Circa cinque anni fa L. Mariani pubblicò ( qui, su CM) un post dedicato al sito archeologico turco di Göbekli Tepe. Esso sorge nel sud della Turchia, non lontano dal confine con la Siria ed è stato portato alla luce dal gruppo dell’archeologo tedesco K. Schmidt intorno alla metà degli anni ’90 del secolo scorso. L’area fu riconosciuta di interesse archeologico, però, fin dal 1963 a causa della presenza di cumuli di selce prodotti dal deposito degli scarti di industrie litiche preistoriche.

Si tratta di uno spettacolare cerchio costituito da pilastri megalitici decorati da bellissime sculture zoomorfe ed antropomorfe. Il complesso si trovava all’interno di un cumulo di terra alto circa 15 metri dal quale emergevano delle pietre: furono proprio questi affioramenti a incuriosire un pastore che riferì alle autorità la circostanza e innescò la catena fattuale che portò allo scavo del sito.
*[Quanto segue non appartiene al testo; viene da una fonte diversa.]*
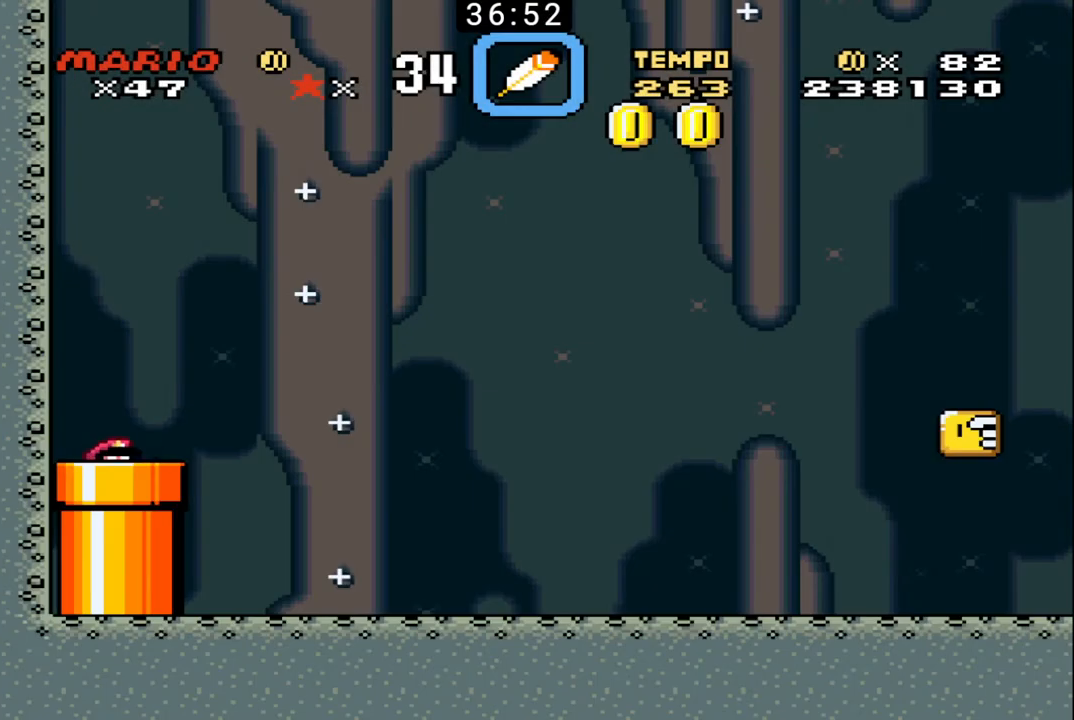
{"buttons": ["B", "DPAD_RIGHT"], "events": [[467, "DPAD_RIGHT", "down"]]}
Nel post di L. Mariani, si commentavano i risultati dello studio di alcuni resti biologici (semi carbonizzati ed altri residui vegetali, per la precisione) trovati nel sito che avevano consentito di datare le origini del complesso megalitico a circa 9500 anni fa. Tale datazione è riferita, però, a reperti biologici trovati all’interno del muro che unisce i pilastri e, quindi, non appare rappresentativa dell’età dell’intero complesso. Le ultime datazioni relative all’epoca di costruzione del manufatto hanno consentito di stabilire la data di nascita di quello che gli archeologi definiscono “primo tempio del mondo” a 11,530 BP ± 220 anni (Dietrich & Schmidt, 2010).
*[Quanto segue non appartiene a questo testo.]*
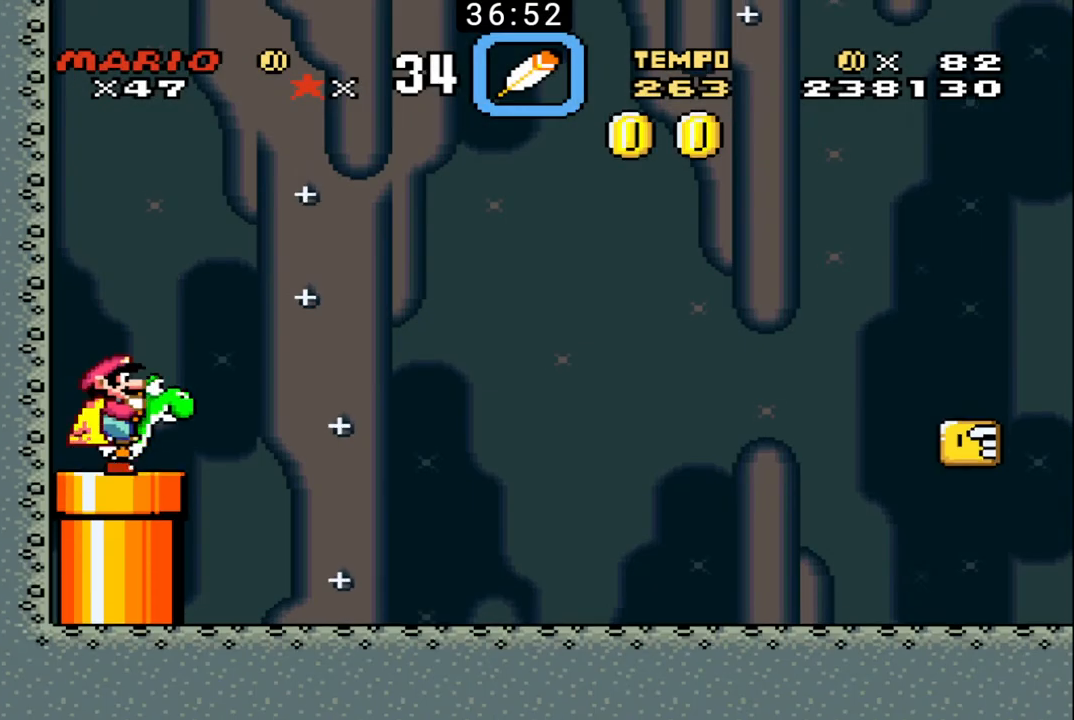
{"buttons": ["B", "DPAD_RIGHT"], "events": []}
Questa data è molto importante nella storia del clima terrestre, in quanto corrisponde ad un periodo climatico conosciuto come Dryas Recente (Younger Dryas event). Si tratta di un evento molto ben documentato nella stratigrafia geologica del nostro pianeta, durante il quale si registrò una brusca riduzione della temperatura terrestre, un avanzamento dei ghiacciai e l’estinzione di molte specie che costituivano la megafauna asiatica ed europea e che sottopose ad una profondissima pressione anche la specie umana. La presenza nella stratigrafia di anomale quantità di platino in corrispondenza dell’inizio di quel periodo geologico, rendono plausibile l’origine cosmica del cambiamento climatico: un corpo celeste si è schiantato sulla Terra provocando un lungo “inverno” o una mini-glaciazione durata circa un millennio.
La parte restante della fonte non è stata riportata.